#### REQUIRED ACTION:
Please copy the column on golfer Jim Phillips's recovery in full, word for word.
======== TEXT SEGMENT
Opinion: Ailing golfer Jim Phillips on mend

By Tom Keegan     Sep 22, 2013

Tom Keegan
Jim Phillips

Every time former Kansas University golf coach Ross Randall’s phone dinged with a text alert, he hoped it contained good health news about Jim Phillips, one of his early golfers.

Randall no longer needs to check his phone for an update on Phillips, who was among those in town over the weekend for a KU golf alumni get-together, at which plans were rolled out for an expansion of the program’s hitting-bays facility at Alvamar.

Wegener’s granulomatosis is a rare disease that causes inflammation of blood vessels that restricts blood flow to various organs, in Phillips’ case his lungs. It landed Phillips, 50, in a coma for five weeks. For another five weeks after awakening from the induced state, Phillips, a born conversationalist, could speak only by pointing a laser clipped onto his head to a board containing all the letters of the alphabet.

“It took him 30 minutes to tell me he had a headache,” friend Troy Suddarth said.

The days of being on a full ventilator, full tracheotomy, intense chemotherapy and a long stay in the intensive-care unit behind him, Phillips was able to look back on his ordeal as he mingled with old friends.

“It’s weird being in a coma,” he said. “You’re kind of aware when you’re in a coma of what’s going around you, and you dream about it like it’s not real. It’s really bizarre.”

Randall was curious to see if Phillips’ steel-trap mind — a sports fact gets in there, it never escapes — had been changed by his long stay in a subconscious state. Clearly, the answer was no.

Phillips reeled off particulars of Randall’s All-American career and specifics of former KU golfer Gary Woodland’s two Q-school success stories. Phillips was there walking the course every time Woodland had a Q-school round in Dallas.

“Did you know that Ross was nicknamed Stick Man when he was on tour, and he was about 6-2, 160?” Phillips asked. “He was the NCAA runner-up to Hale Irwin (in 1967). You know there are a lot of people who think Ross is the greatest bunker player ever.”
================
======== RECORDS SHOWN
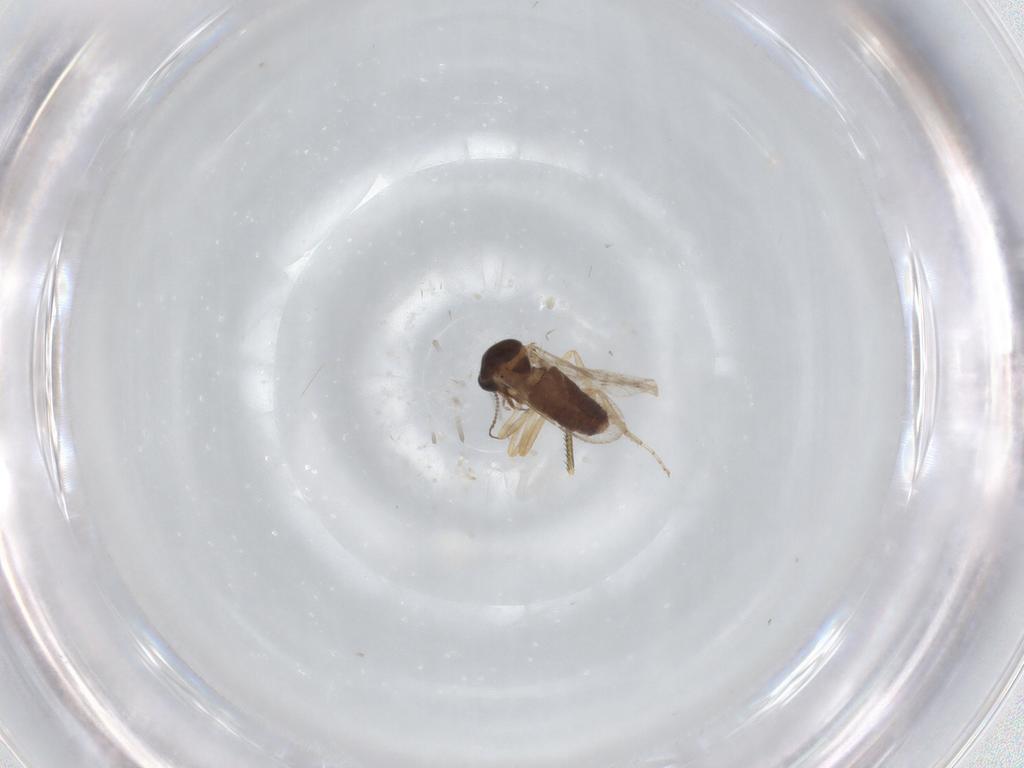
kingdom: Animalia
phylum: Arthropoda
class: Insecta
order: Diptera
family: Ceratopogonidae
================
#### ANSWER TO THE PROBLEM:
Opinion: Ailing golfer Jim Phillips on mend

By Tom Keegan     Sep 22, 2013

Tom Keegan
Jim Phillips

Every time former Kansas University golf coach Ross Randall’s phone dinged with a text alert, he hoped it contained good health news about Jim Phillips, one of his early golfers.

Randall no longer needs to check his phone for an update on Phillips, who was among those in town over the weekend for a KU golf alumni get-together, at which plans were rolled out for an expansion of the program’s hitting-bays facility at Alvamar.

Wegener’s granulomatosis is a rare disease that causes inflammation of blood vessels that restricts blood flow to various organs, in Phillips’ case his lungs. It landed Phillips, 50, in a coma for five weeks. For another five weeks after awakening from the induced state, Phillips, a born conversationalist, could speak only by pointing a laser clipped onto his head to a board containing all the letters of the alphabet.

“It took him 30 minutes to tell me he had a headache,” friend Troy Suddarth said.

The days of being on a full ventilator, full tracheotomy, intense chemotherapy and a long stay in the intensive-care unit behind him, Phillips was able to look back on his ordeal as he mingled with old friends.

“It’s weird being in a coma,” he said. “You’re kind of aware when you’re in a coma of what’s going around you, and you dream about it like it’s not real. It’s really bizarre.”

Randall was curious to see if Phillips’ steel-trap mind — a sports fact gets in there, it never escapes — had been changed by his long stay in a subconscious state. Clearly, the answer was no.

Phillips reeled off particulars of Randall’s All-American career and specifics of former KU golfer Gary Woodland’s two Q-school success stories. Phillips was there walking the course every time Woodland had a Q-school round in Dallas.

“Did you know that Ross was nicknamed Stick Man when he was on tour, and he was about 6-2, 160?” Phillips asked. “He was the NCAA runner-up to Hale Irwin (in 1967). You know there are a lot of people who think Ross is the greatest bunker player ever.”